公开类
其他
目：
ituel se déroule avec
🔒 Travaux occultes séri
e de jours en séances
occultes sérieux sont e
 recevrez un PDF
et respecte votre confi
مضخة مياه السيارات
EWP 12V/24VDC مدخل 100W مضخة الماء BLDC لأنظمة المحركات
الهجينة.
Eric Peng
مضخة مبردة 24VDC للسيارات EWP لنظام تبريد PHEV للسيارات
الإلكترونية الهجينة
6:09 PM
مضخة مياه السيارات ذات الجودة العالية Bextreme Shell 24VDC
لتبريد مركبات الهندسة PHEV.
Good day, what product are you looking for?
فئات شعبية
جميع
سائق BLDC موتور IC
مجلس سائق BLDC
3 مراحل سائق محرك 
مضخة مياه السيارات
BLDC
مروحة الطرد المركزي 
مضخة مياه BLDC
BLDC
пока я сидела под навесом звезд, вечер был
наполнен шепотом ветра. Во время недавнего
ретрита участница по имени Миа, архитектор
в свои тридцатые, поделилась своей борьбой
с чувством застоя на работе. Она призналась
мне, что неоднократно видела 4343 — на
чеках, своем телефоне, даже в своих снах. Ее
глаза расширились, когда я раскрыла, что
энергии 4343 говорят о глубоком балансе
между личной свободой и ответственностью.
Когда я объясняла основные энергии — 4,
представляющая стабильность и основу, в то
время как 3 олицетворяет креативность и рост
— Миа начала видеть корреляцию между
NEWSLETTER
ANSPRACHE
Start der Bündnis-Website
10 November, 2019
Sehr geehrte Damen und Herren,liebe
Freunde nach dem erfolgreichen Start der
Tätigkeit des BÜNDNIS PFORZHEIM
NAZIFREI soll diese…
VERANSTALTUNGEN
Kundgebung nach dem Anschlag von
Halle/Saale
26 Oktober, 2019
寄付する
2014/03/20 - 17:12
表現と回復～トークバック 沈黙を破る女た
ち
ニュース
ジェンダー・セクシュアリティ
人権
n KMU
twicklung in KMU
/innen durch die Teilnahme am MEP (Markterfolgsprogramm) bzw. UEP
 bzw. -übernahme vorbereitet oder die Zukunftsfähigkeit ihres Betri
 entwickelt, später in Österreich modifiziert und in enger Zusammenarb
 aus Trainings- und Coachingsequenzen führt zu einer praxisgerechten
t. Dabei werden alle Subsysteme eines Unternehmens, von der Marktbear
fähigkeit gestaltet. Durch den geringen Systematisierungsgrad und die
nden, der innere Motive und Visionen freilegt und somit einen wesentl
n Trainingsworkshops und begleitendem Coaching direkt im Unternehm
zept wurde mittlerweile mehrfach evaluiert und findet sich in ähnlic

TASK |
Provide an exact transcript of the lines from the one that holds "10 November, 2019" through the final line of the data above.

ANSWER SECTION |
10 November, 2019
Sehr geehrte Damen und Herren,liebe
Freunde nach dem erfolgreichen Start der
Tätigkeit des BÜNDNIS PFORZHEIM
NAZIFREI soll diese…
VERANSTALTUNGEN
Kundgebung nach dem Anschlag von
Halle/Saale
26 Oktober, 2019
寄付する
2014/03/20 - 17:12
表現と回復～トークバック 沈黙を破る女た
ち
ニュース
ジェンダー・セクシュアリティ
人権
n KMU
twicklung in KMU
/innen durch die Teilnahme am MEP (Markterfolgsprogramm) bzw. UEP
 bzw. -übernahme vorbereitet oder die Zukunftsfähigkeit ihres Betri
 entwickelt, später in Österreich modifiziert und in enger Zusammenarb
 aus Trainings- und Coachingsequenzen führt zu einer praxisgerechten
t. Dabei werden alle Subsysteme eines Unternehmens, von der Marktbear
fähigkeit gestaltet. Durch den geringen Systematisierungsgrad und die
nden, der innere Motive und Visionen freilegt und somit einen wesentl
n Trainingsworkshops und begleitendem Coaching direkt im Unternehm
zept wurde mittlerweile mehrfach evaluiert und findet sich in ähnlic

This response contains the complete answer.